The absence of cardiac phenotype in the female ancestor (I:2) does not imply its negative genotype since the incomplete penetrance for DCM due to TTNtv was repeatedly observed with sex- and age-related differences.^19,20 The median age of disease onset is significantly lower in men than women. It is not uncommon to diagnose men under 30 years of age with DCM, while most females typically develop symptoms of DCM much later or remain asymptomatic for their life. A similar trend was observed for the cumulative risk of DCM, when men have almost three times higher risk in their 30s and two times higher risk in their 60s to manifest the clinical symptoms.

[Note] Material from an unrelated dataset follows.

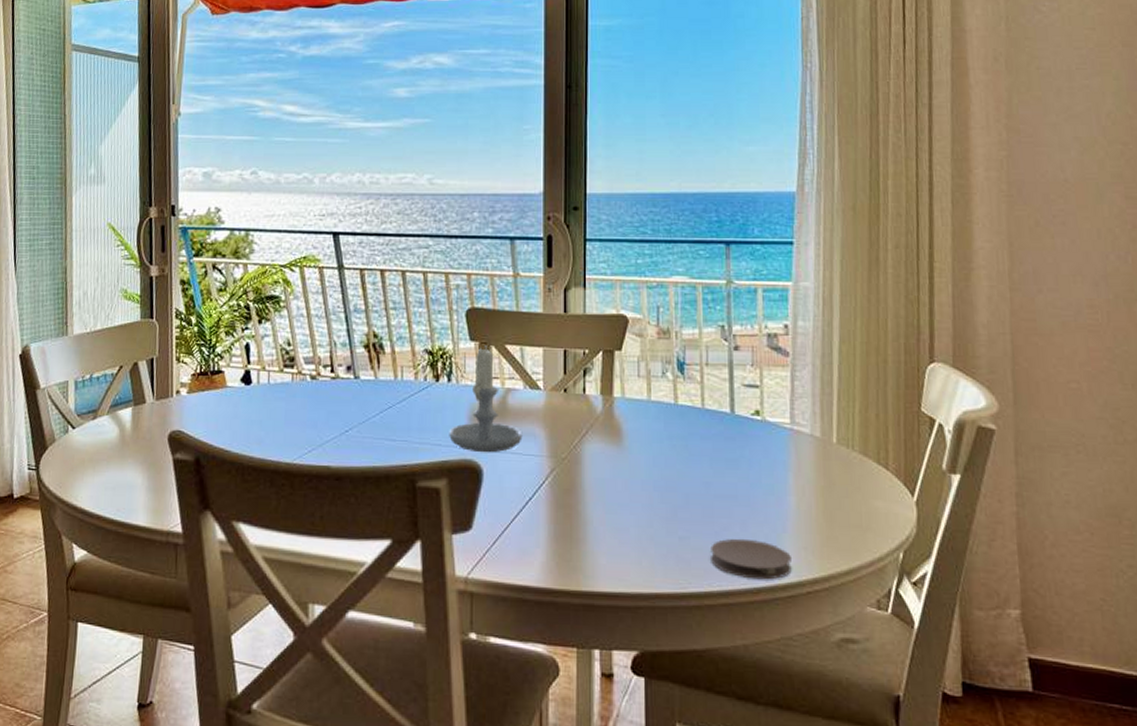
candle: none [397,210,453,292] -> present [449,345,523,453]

However, the most severe disease progression and manifestation, together with the earliest onset of DCM in the affected female III:5 in this family, deny these statements. While we cannot exclude the influence of other genetic and/or non-genetic factors as modifiers of disease onset and outcome, no other potential DNA variants responsible for the variability in the phenotypic manifestation and age-related disease onset in affected family members have been found in CES. Complementary transcriptome and epigenome analysis could elucidate the phenomena of the incomplete penetrance and variable expressivity of DCM in general; however, the cardiac muscle biopsies should be performed to obtain relevant outputs of those analyses.^21,22

Conclusion

Our family report on a unique familial segregation of two distinct overlapping TTNtv leading to DCM extends the broad spectrum of reported causative TTNtv. Moreover, it underlines the possibility of a heterogeneous molecular cause of DCM in one family and suggests the utility of NGS for segregation analysis in selected cases. Furthermore, our data demonstrate that individuals >60 years of age with DCM could have hereditary aetiology, and the family cascade screening and molecular genetic analysis are eligible for them.